Premature emphasis on commercialization hinders UK wave growth

Illustration/Oyster 800 wave energy device (Photo: Aquamarine Power/Archive)

The UK wave energy sector’s failure to reach market can in part be attributed to premature emphasis on commercialization and lack of knowledge exchange, the new report by University of Strathclyde and Imperial College London has found.

The report examined the extent to which the failure to deliver a commercially viable wave energy device can be attributed to weaknesses in both government and industry’s support for wave energy innovation in the UK.

Some of the key factors highlighted in the report behind the failure of wave power technology to mature over the past 15 years come down to poor understanding of the scale of the wave energy innovation challenge, and premature emphasis on array-scale commercialization from both government and industry.

Also, the paper cites fast changing, complex and poorly coordinated energy innovation policy landscape, lack of lesson sharing between technology developers, and lack of test facilities to enable part-scale prototype testing as other reasons preventing the sector to become commercially viable.

The researchers have made 10 policy recommendations to improve the effectiveness of the UK’s future support for wave energy innovation.

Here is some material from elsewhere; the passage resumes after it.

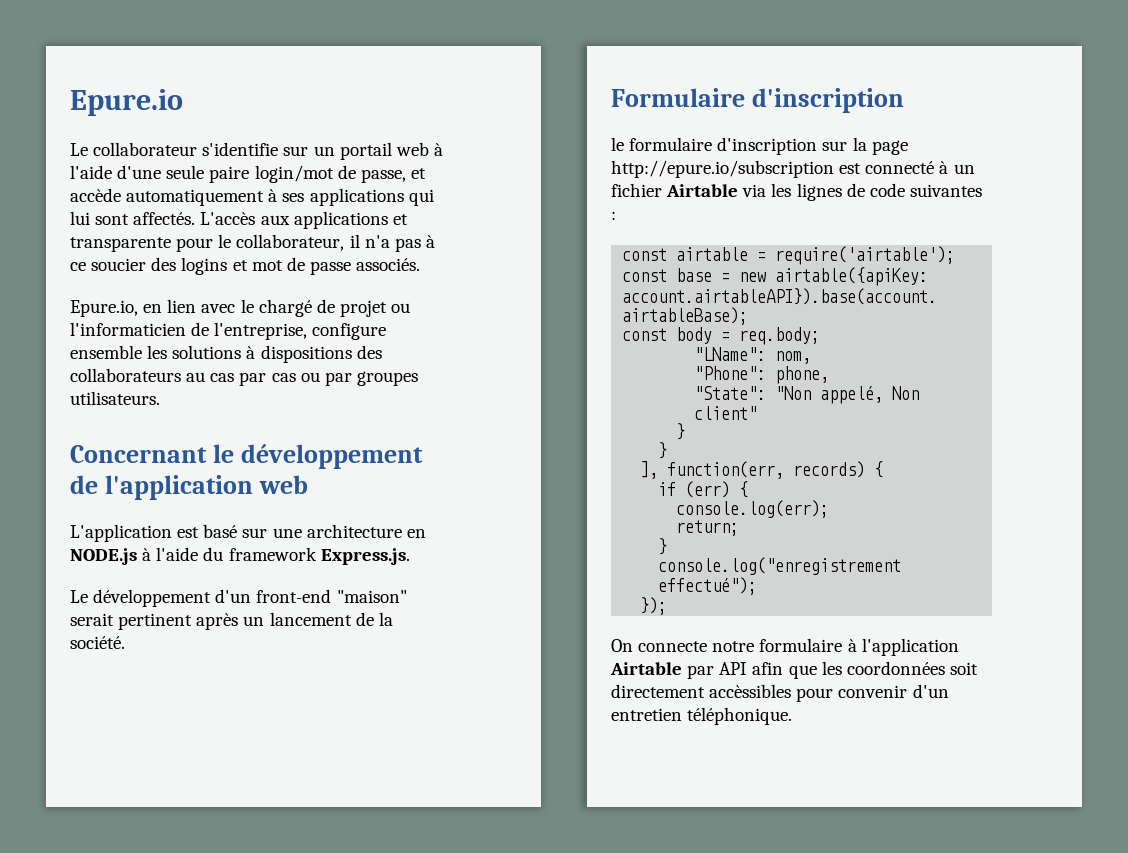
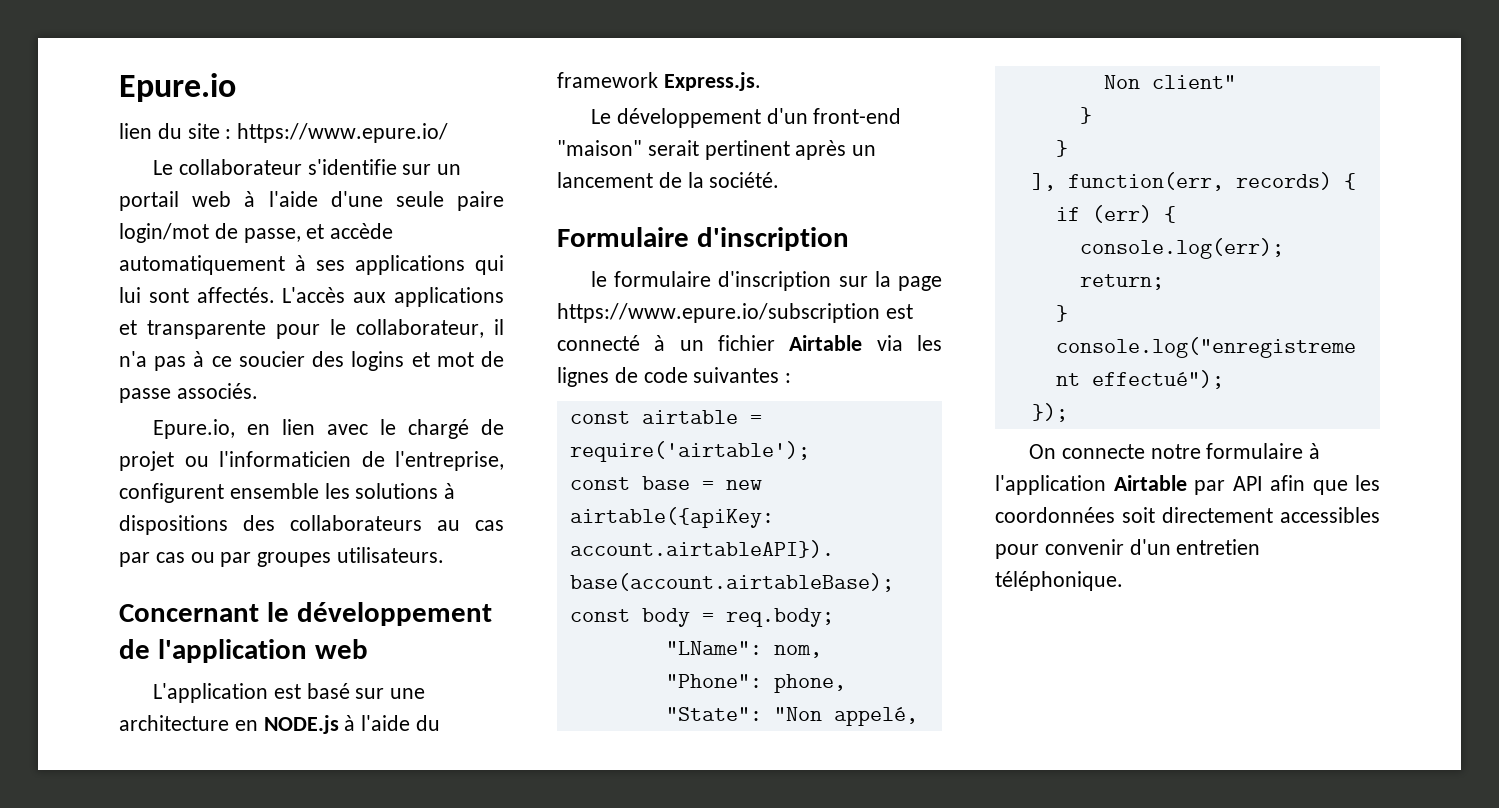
(183, 102) none -> [119,123,449,143] // lien du site : https://www.epure.io/
[312,323,387,340] configure -> [119,483,224,503] configurent
[611,160,834,178] http://epure.io/subscription -> [557,303,880,323] https://www.epure.io/subscription
[709,684,792,698] accèssibles -> [1280,507,1380,523] accessibles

Recommendations include retaining access to EU research and development funding post-Brexit, developing a long-term wave energy strategy, especially for Scotland, and mproving coordination of research and development support within and across government.

In addition, avoiding competition for subsidies with more established technologies, such as offshore wind and tidal stream has also been advised.

Jim Skea, Chair in Sustainable Energy in the Centre for Environmental Policy at Imperial College London, said: “The report points towards two weakness in wave innovation that can be remedied: first the lack of convergence on a dominant design that has been the key to success for other renewable technologies and, second, fragmentation of support across many overlapping schemes.”

Matthew Hannon, Chancellor’s Fellow of Technology and Innovation in the Hunter Centre for Entrepreneurship at Strathclyde Business School, added: “The report’s findings are aimed primarily at government and industry in a bid to help improve the effectiveness of future wave energy innovation support in the UK and accelerate the technology’s journey towards commercialization.”

The report was funded by the Engineering and Physical Sciences Research Council, Strathclyde Business School and the International Public Policy Institute.